Russlands Geheimdienste nehmen IS-Anhänger fest, die Anschläge in Moskau verüben wollten
Russlands Geheimdienste nehmen IS-Anhänger fest, die Anschläge in Moskau verüben wollten
Der russische Inlandsgeheimdienst FSB hat in der nordkaukasischen Teilrepublik Dagestan sieben Anhänger der Terrormiliz "Islamischer Staat" festgenommen. Die Verdächtigen sollen Anschläge in Moskau geplant haben. Die Sicherheitskräfte konnten im Rahmen der Sonderoperation Schusswaffen, Handgranaten und Munition sicherstellen. Die Ermittlungen laufen inzwischen weiter. Nach Angaben des FSB kann die Zahl der Terrorverdächtigen noch steigen.

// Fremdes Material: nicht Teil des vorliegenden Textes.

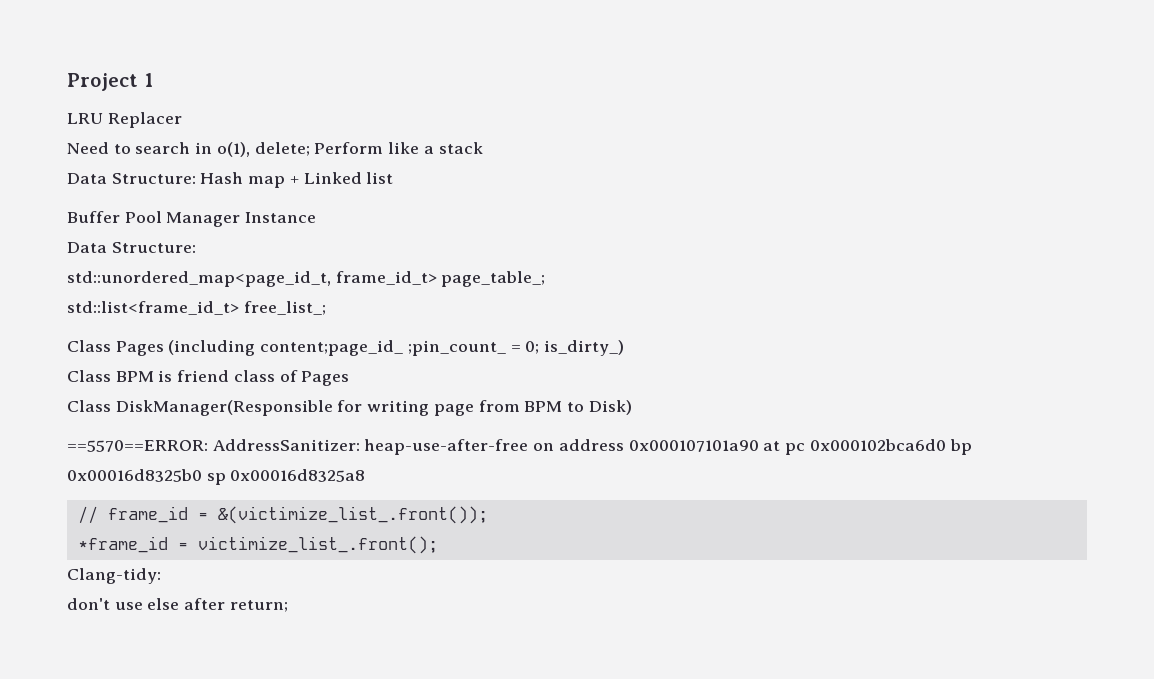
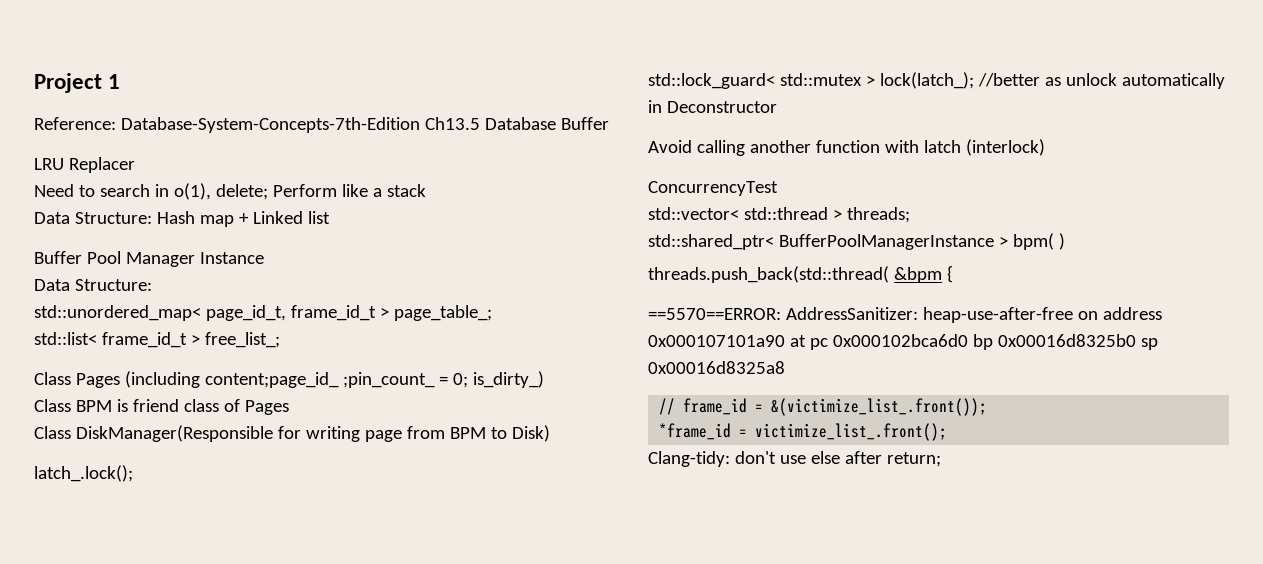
(153, 80) none -> [34,117,609,133] // Reference: Database-System-Concepts-7th-Edition Ch13.5 Database Buffer
[67,271,546,287] [67,301,239,315] std::unordered_map<page_id_t, frame_id_t> page_table_; // std::list<frame_id_t> -> [34,305,492,321] [34,332,200,348] std::unordered_map< page_id_t, frame_id_t > page_table_; // std::list< frame_id_t >
(632, 407) none -> [34,465,133,482] [648,72,1225,89] [648,100,777,113] [648,139,1045,156] [648,181,778,196] [648,207,910,223] [648,233,1065,250] [648,265,953,283] // latch_.lock(); // std::lock_guard< std::mutex > lock(latch_); //better as unlock automatically in Deconstructor // Avoid calling another function with latch (interlock) // ConcurrencyTest // std::vector< std::thread > threads; // std::shared_ptr< BufferPoolManagerInstance > bpm( ) // threads.push_back(std::thread( &bpm {
(161, 576) // -> (730, 459) none

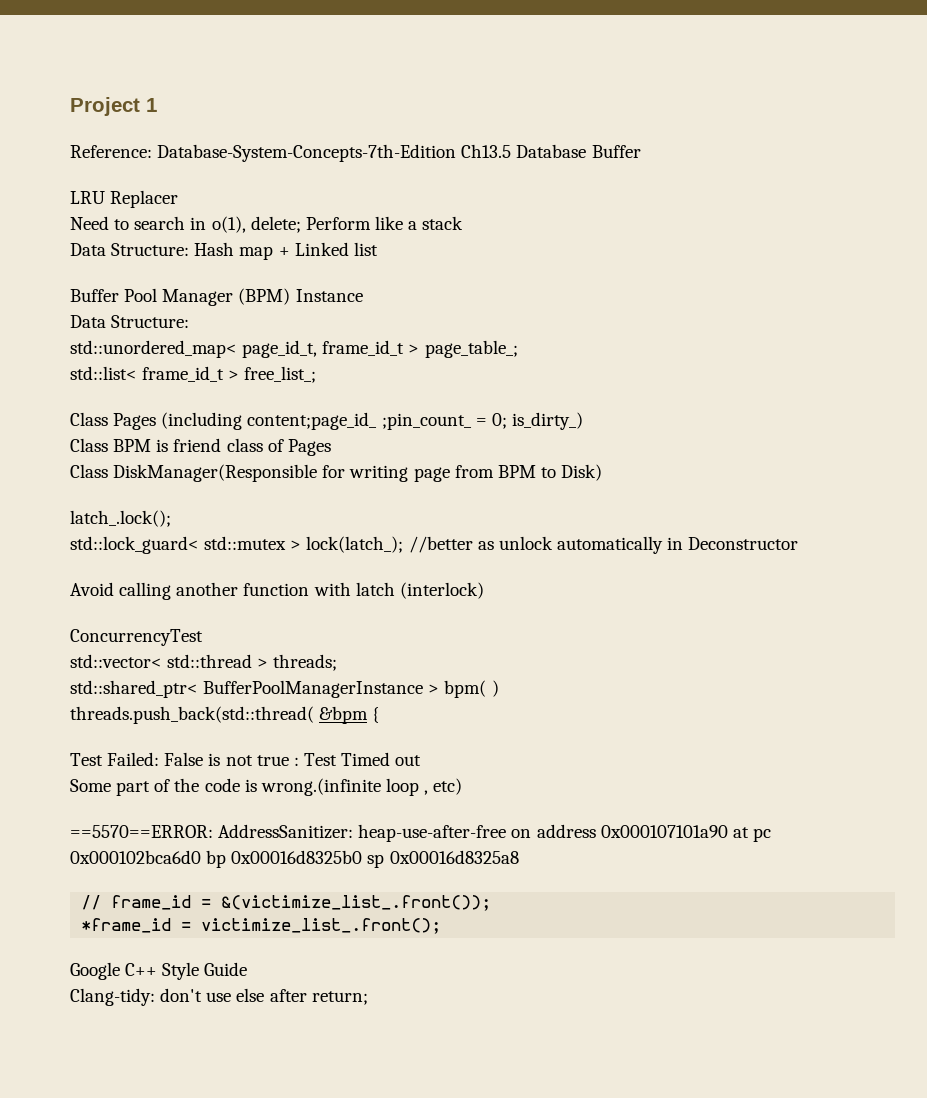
(195, 259) none -> [238,288,291,305] (BPM)
(953, 274) none -> [70,752,422,766] [70,778,463,796] // Test Failed: False is not true : Test Timed out // Some part of the code is wrong.(infinite loop , etc)
(948, 432) none -> [70,962,248,980] // Google C++ Style Guide

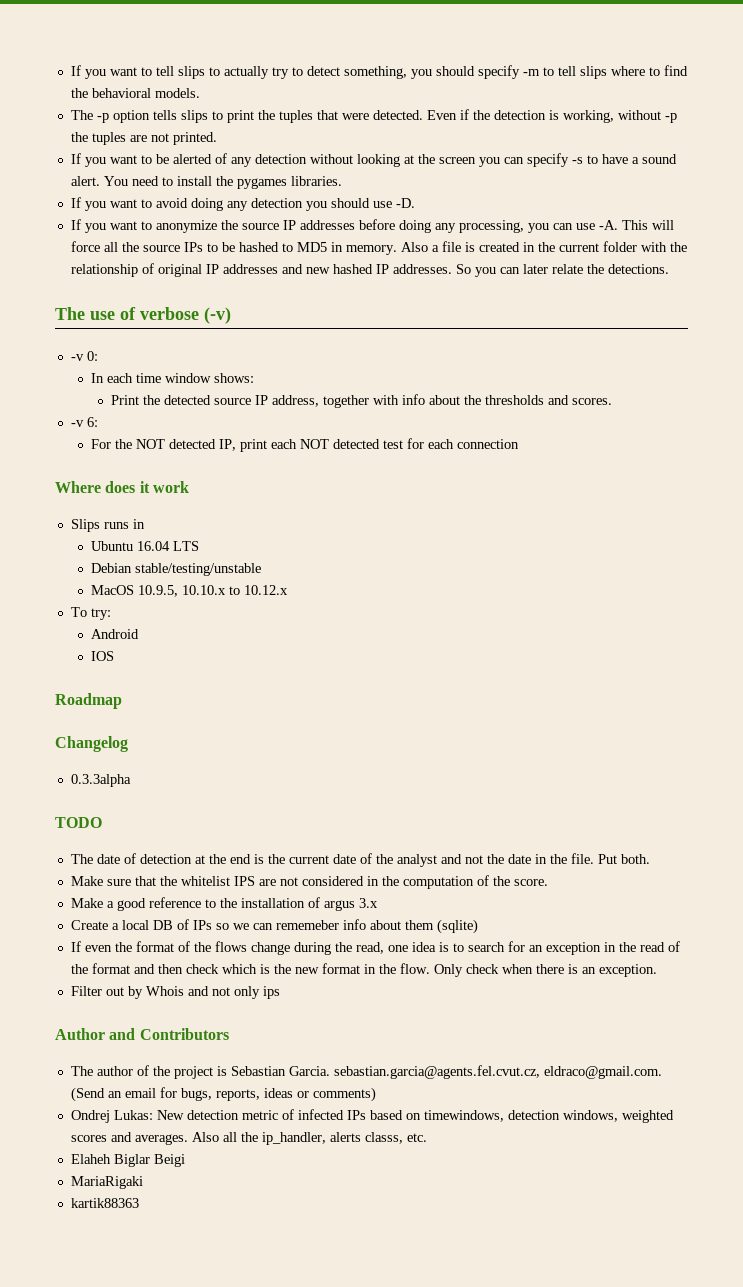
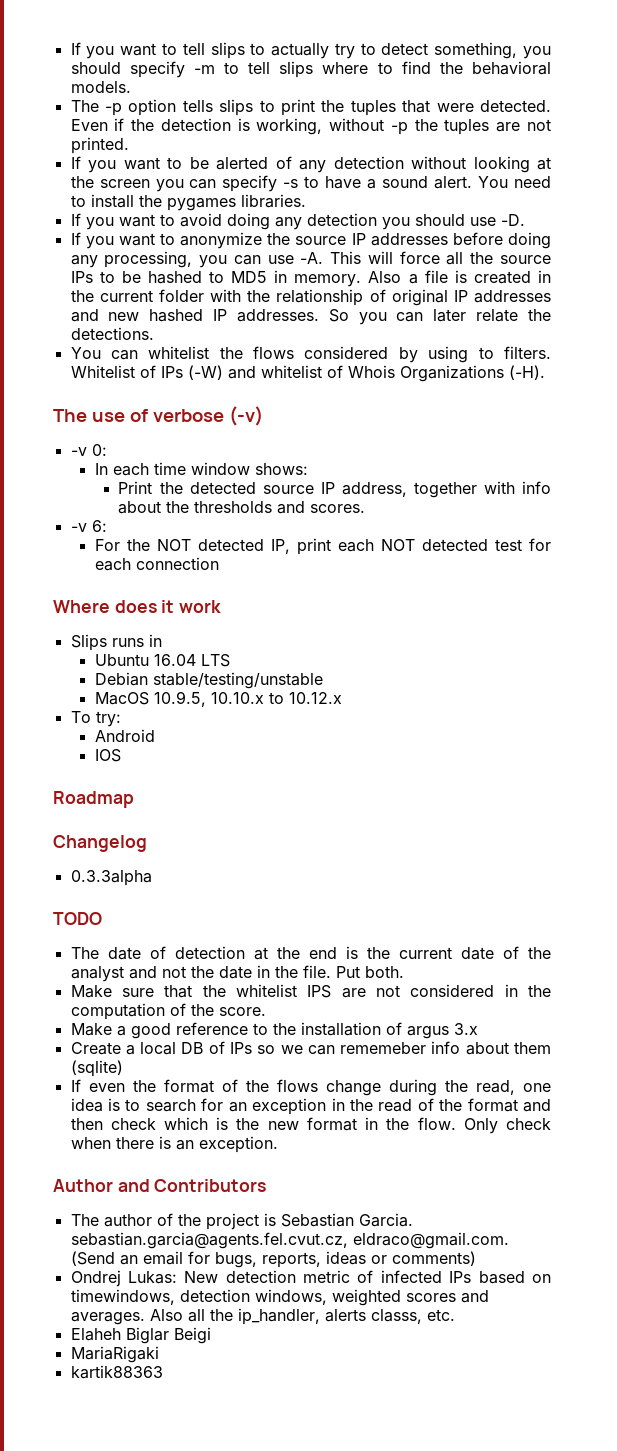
(669, 269) none -> [70,346,551,363] [70,365,545,382] // You can whitelist the flows considered by using to filters. Whitelist of IPs (-W) and whitelist of Whois Organizations (-H).
[70,986,280,999] // Filter out by Whois and not only ips -> (278, 1144) none

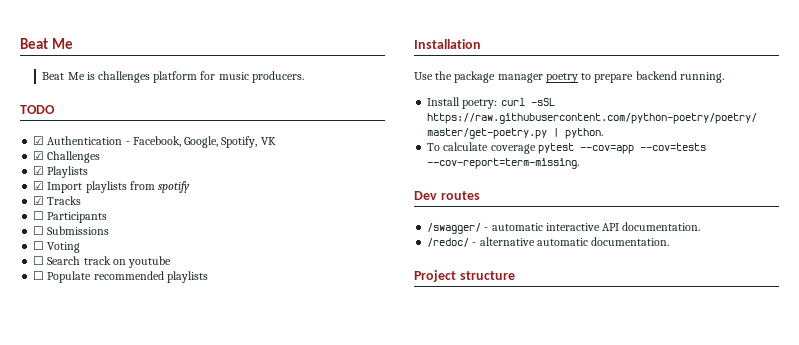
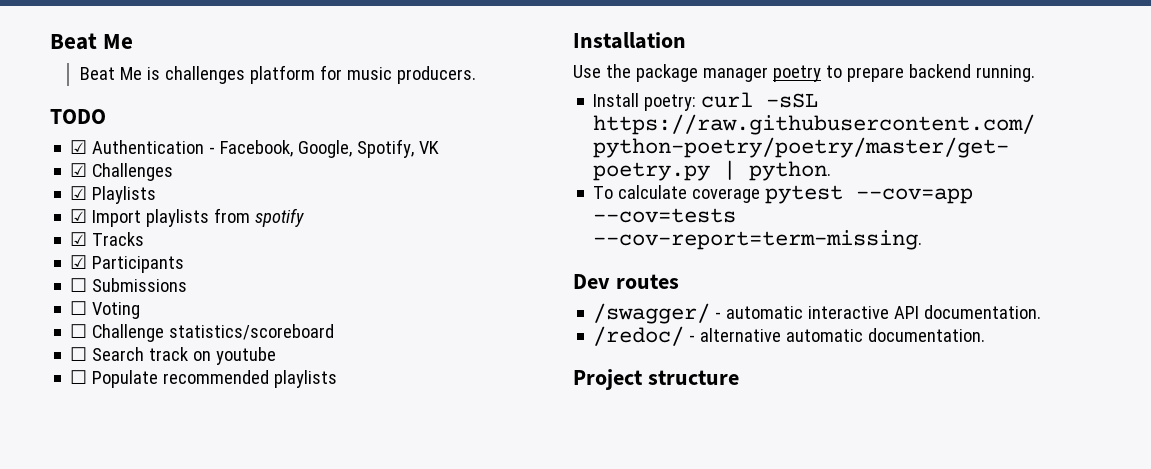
[33,211,45,220] ☐ -> [70,255,88,269] ☑
(81, 247) none -> [70,324,335,342] // ☐ Challenge statistics/scoreboard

Bereits Mitte Dezember hatte der FSB in Moskau vier potenzielle Terroristen verhaftet. Auch sie wollten Anschläge in der russischen Hauptstadt verüben. Die Verdächtigen bekamen Anweisungen von einem IS-Kader über das Internet. Auch damals konnten die Sicherheitskräfte bei den Extremisten selbstgebaute Bomben und Waffen beschlagnahmen.